**Textauszug**
--

Wenn einer eine Reise tut – Teil 3: Reparatur-Tour in Marseille


Ich erwähnte (nein, nicht klagte) ja schon, dass mein erster längerer Urlaub im Ausland holprig begann. [Lest hier Teil 1 und Teil 2 meines Berichts] Flug über mehrere Ecken, das erste Hotel nicht barrierefrei und nun auch noch am 3. Tag ein kaputtes Vorderrad bei meinem Rolli. Halleluja, so schwer bin ich nun auch wieder nicht! 102 kg bei 199 cm … alsgerade zart!

Am Vortag hatten wir ja schon versucht, telefonisch in Erfahrung zu bringen, wo wir meinen Ottobock (ja, der heißt wirklich so) reparieren lassen können. Leider ohne Erfolg. Also beschlossen wir, tags darauf unseren Portier um Hilfe zu bitten, dass er uns eine Stelle raussucht. Auch das war erfolglos. Also starteten wir los zur nächsten Apotheke. Die war schnell gefunden, aber die wussten auch nicht weiter. Also auf zur nächsten. Die war schon etwas abseits und in einem erschreckenden Zustand. Sowas hab ich noch nie gesehen, düster und mit abblätternder Wandfarbe. Natürlich auch ohne wirkliche Hilfe.
Zumindest erfuhren wir die Adresse einer anderen Apotheke, die vielleicht weiterhelfen kann. Noch nahmen wir es mit Humor. Das Handy lotste uns durch das Straßengewirr, aber das Lächeln verging uns, als wir um die nächste Kurve bogen. Das Altstadtviertel in dem wir uns bewegten, war sehr hügelig, ja gar bergig! Die Straßen von San Francisco sind ebene Boulevards dagegen. Oben erwähntes Gewicht wirkte da nicht mehr so zart. Die Schwerkraft forderte ihren Tribut. Natürlich konnte ich da unmöglich alleine rollen. Ich wurde daher geschoben. Zum Glück war das Frühstück üppig und die Schiebenden kräftig. Allerdings nicht geräuschlos! Das Schnaufen glich einer Turbine und der heiße Atem war wie ein Nackenföhn. Für so was bezahlt man bei modernen Cabriolets Aufpreis.

Wir hatten schon einige Höhenmeter geschafft

Oben angekommen, präsentierte sich ein wunderschöner Platz mit Straßencafes und Brunnen. Wir verschnauften ein wenig und sahen uns um. Der Ausblick war faszinierend. Weiter gings über den Platz in eine schmale Straße. Und hier wurde es auf einmal sehr interessant. Altes Gemäuer, teilweise ziemlich marode, aber viele mit wunderschönen Grafittis. Wir kamen aus dem Staunen nicht mehr raus. Robert von solongsuckers zeigt in seinem Artikel Sprühendes Marseille tolle Bilder davon. Diese optische Bereicherung tat gut und bald darauf fanden wir auch die beschriebene Apotheke. Eine moderne – mit tatkräftigen, freundlichen Mitarbeitern. Die konnten uns zwar nicht mit einer Reparatur dienen, aber dafür mit was? Richtig, mit einer Adresse.

--

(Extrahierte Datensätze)
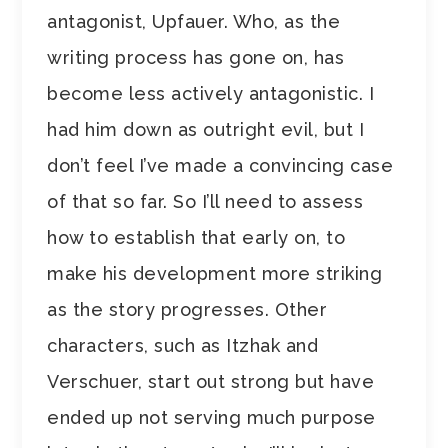
antagonist, Upfauer. Who, as the
writing process has gone on, has
become less actively antagonistic. I
had him down as outright evil, but I
don’t feel I’ve made a convincing case
of that so far. So I’ll need to assess
how to establish that early on, to
make his development more striking
as the story progresses. Other
characters, such as Itzhak and
Verschuer, start out strong but have
ended up not serving much purpose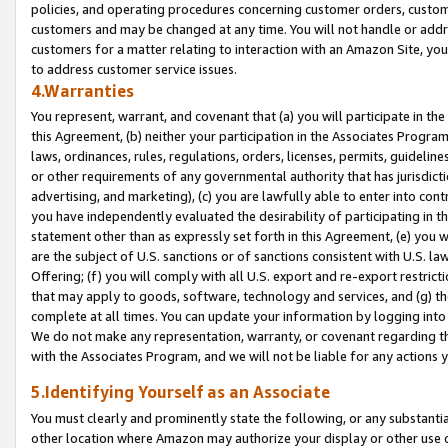
policies, and operating procedures concerning customer orders, custome
customers and may be changed at any time. You will not handle or addre
customers for a matter relating to interaction with an Amazon Site, yo
to address customer service issues.
4.Warranties
You represent, warrant, and covenant that (a) you will participate in t
this Agreement, (b) neither your participation in the Associates Program
laws, ordinances, rules, regulations, orders, licenses, permits, guidelin
or other requirements of any governmental authority that has jurisdicti
advertising, and marketing), (c) you are lawfully able to enter into cont
you have independently evaluated the desirability of participating in t
statement other than as expressly set forth in this Agreement, (e) you w
are the subject of U.S. sanctions or of sanctions consistent with U.S.
Offering; (f) you will comply with all U.S. export and re-export restric
that may apply to goods, software, technology and services, and (g) th
complete at all times. You can update your information by logging into 
We do not make any representation, warranty, or covenant regarding th
with the Associates Program, and we will not be liable for any actions
5.Identifying Yourself as an Associate
You must clearly and prominently state the following, or any substanti
other location where Amazon may authorize your display or other use 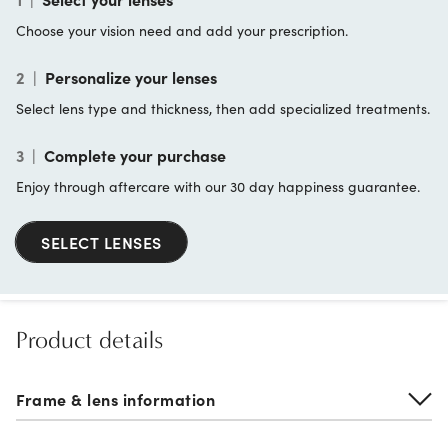
Choose your vision need and add your prescription.
2
|
Personalize your lenses
Select lens type and thickness, then add specialized treatments.
3
|
Complete your purchase
Enjoy through aftercare with our 30 day happiness guarantee.
SELECT LENSES
Product details
Frame & lens information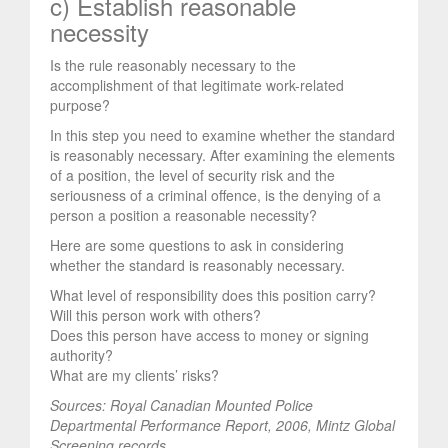
c) Establish reasonable
necessity
Is the rule reasonably necessary to the
accomplishment of that legitimate work-related
purpose?
In this step you need to examine whether the standard
is reasonably necessary. After examining the elements
of a position, the level of security risk and the
seriousness of a criminal offence, is the denying of a
person a position a reasonable necessity?
Here are some questions to ask in considering
whether the standard is reasonably necessary.
What level of responsibility does this position carry?
Will this person work with others?
Does this person have access to money or signing
authority?
What are my clients’ risks?
Sources: Royal Canadian Mounted Police
Departmental Performance Report, 2006,
Mintz Global
Screening records.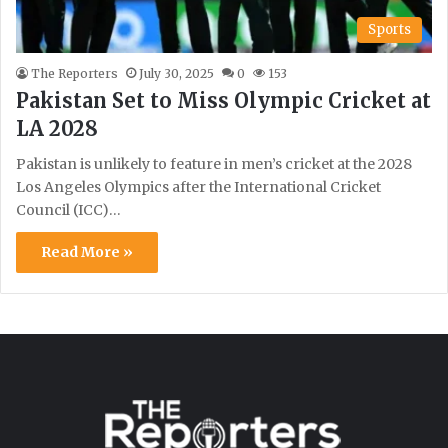
Sports
The Reporters
July 30, 2025
0
153
Pakistan Set to Miss Olympic Cricket at
LA 2028
Pakistan is unlikely to feature in men’s cricket at the 2028
Los Angeles Olympics after the International Cricket
Council (ICC)…
Read More »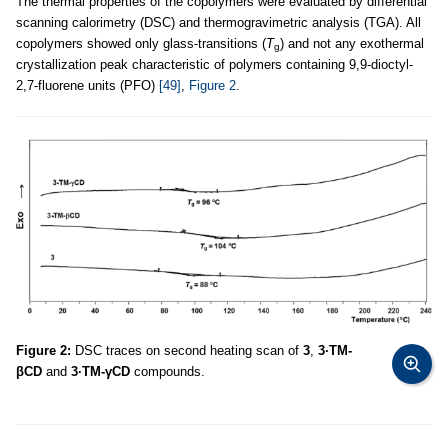
The thermal properties of the copolymers were evaluated by differential
scanning calorimetry (DSC) and thermogravimetric analysis (TGA). All
copolymers showed only glass-transitions (
T
) and not any exothermal
g
crystallization peak characteristic of polymers containing 9,9-dioctyl-
2,7-fluorene units (PFO)
[49]
,
Figure 2
.
Figure 2:
DSC traces on second heating scan of
3
,
3·TM-
βCD
and
3·TM-γCD
compounds.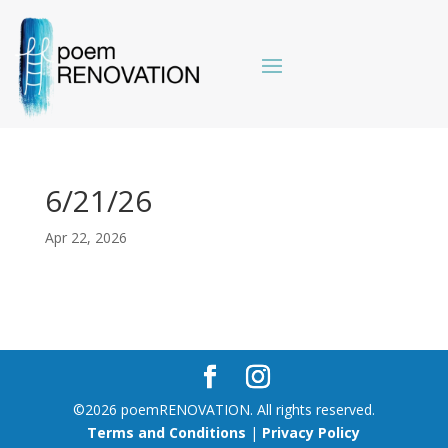
6/21/26
Apr 22, 2026
©2026 poemRENOVATION. All rights reserved.
Terms and Conditions
|
Privacy Policy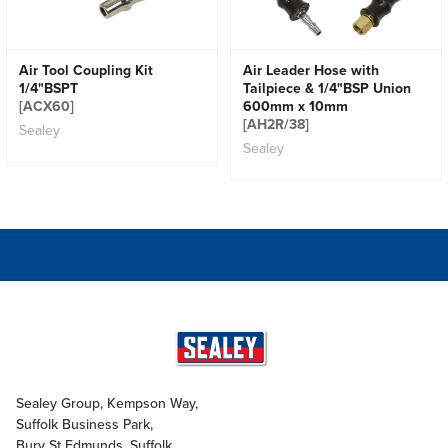
Air Tool Coupling Kit
Air Leader Hose with
1/4"BSPT
Tailpiece & 1/4"BSP Union
[ACX60]
600mm x 10mm
[AH2R/38]
Sealey
Sealey
Sealey Group, Kempson Way,
Suffolk Business Park,
Bury St Edmunds, Suffolk,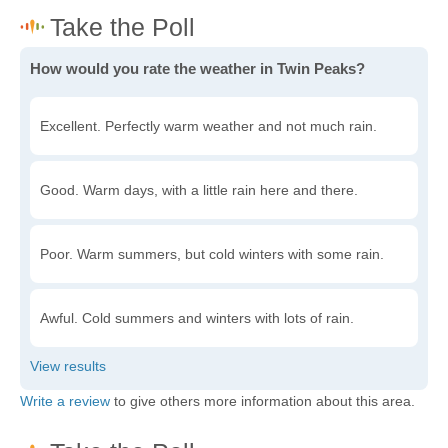
How would you rate the weather in Twin Peaks?
Excellent. Perfectly warm weather and not much rain.
Good. Warm days, with a little rain here and there.
Poor. Warm summers, but cold winters with some rain.
Awful. Cold summers and winters with lots of rain.
Write a review
to give others more information about this area.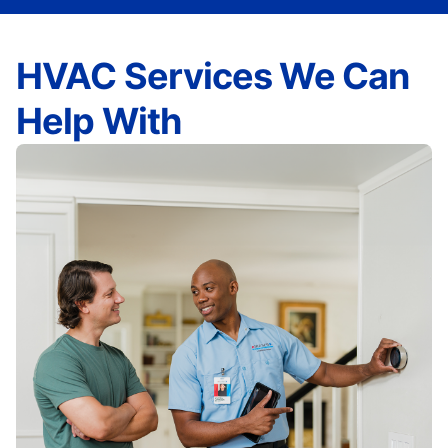
HVAC Services We Can
Help With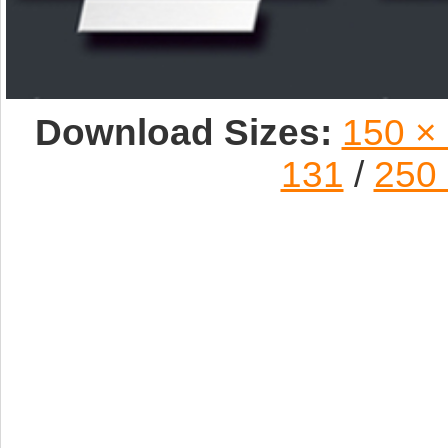
Download Sizes:
150 ×
131
/
250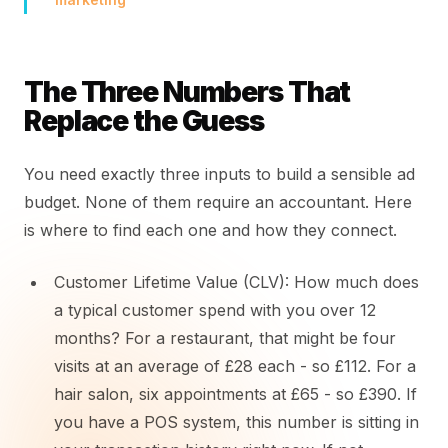
The Three Numbers That
Replace the Guess
You need exactly three inputs to build a sensible ad
budget. None of them require an accountant. Here
is where to find each one and how they connect.
Customer Lifetime Value (CLV): How much does
a typical customer spend with you over 12
months? For a restaurant, that might be four
visits at an average of £28 each - so £112. For a
hair salon, six appointments at £65 - so £390. If
you have a POS system, this number is sitting in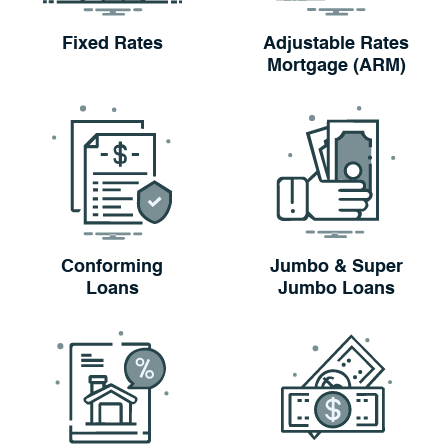
Fixed Rates
Adjustable Rates
Mortgage (ARM)
Conforming
Jumbo & Super
Loans
Jumbo Loans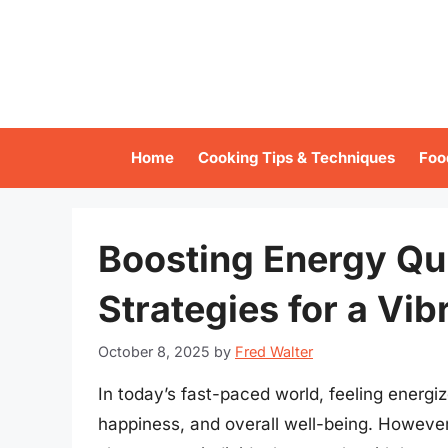
Skip
to
content
Home
Cooking Tips & Techniques
Foo
Boosting Energy Qui
Strategies for a Vibr
October 8, 2025
by
Fred Walter
In today’s fast-paced world, feeling energiz
happiness, and overall well-being. However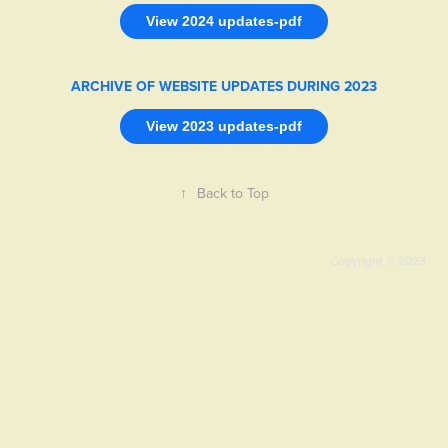
View 2024 updates-pdf
ARCHIVE OF WEBSITE UPDATES DURING 2023
View 2023 updates-pdf
↑
Back to Top
Copyright © 2023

--

**Aufgabe 1**
Stimmen die Aussagen (a), (b) und (c) mit dem Reisebericht überein? Beantworten Sie jede mit Ja oder Nein, und zitieren Sie die entscheidenden Worte des Reiseberichts wörtlich.
(a) Der Portier fand eine Stelle, an der der Rollstuhl repariert werden konnte.
(b) Die zweite aufgesuchte Apotheke war düster und hatte abblätternde Wandfarbe.
(c) In der modernen Apotheke wurde der Rollstuhl repariert.
**Aufgabe 2**
Wie lautet der Reisebericht von „Oben angekommen, präsentierte“ bis „mit einer Adresse.“, wenn man „Brunnen“ durch „Springbrunnen“ ersetzt?
Die Daten spielen hierfür keine Rolle.

**Antwortfeld 1**
(a) Nein: „Auch das war erfolglos.“
(b) Ja: „düster und mit abblätternder Wandfarbe“
(c) Nein: „Die konnten uns zwar nicht mit einer Reparatur dienen“

**Antwortfeld 2**
Oben angekommen, präsentierte sich ein wunderschöner Platz mit Straßencafes und Springbrunnen. Wir verschnauften ein wenig und sahen uns um. Der Ausblick war faszinierend. Weiter gings über den Platz in eine schmale Straße. Und hier wurde es auf einmal sehr interessant. Altes Gemäuer, teilweise ziemlich marode, aber viele mit wunderschönen Grafittis. Wir kamen aus dem Staunen nicht mehr raus. Robert von solongsuckers zeigt in seinem Artikel Sprühendes Marseille tolle Bilder davon. Diese optische Bereicherung tat gut und bald darauf fanden wir auch die beschriebene Apotheke. Eine moderne – mit tatkräftigen, freundlichen Mitarbeitern. Die konnten uns zwar nicht mit einer Reparatur dienen, aber dafür mit was? Richtig, mit einer Adresse.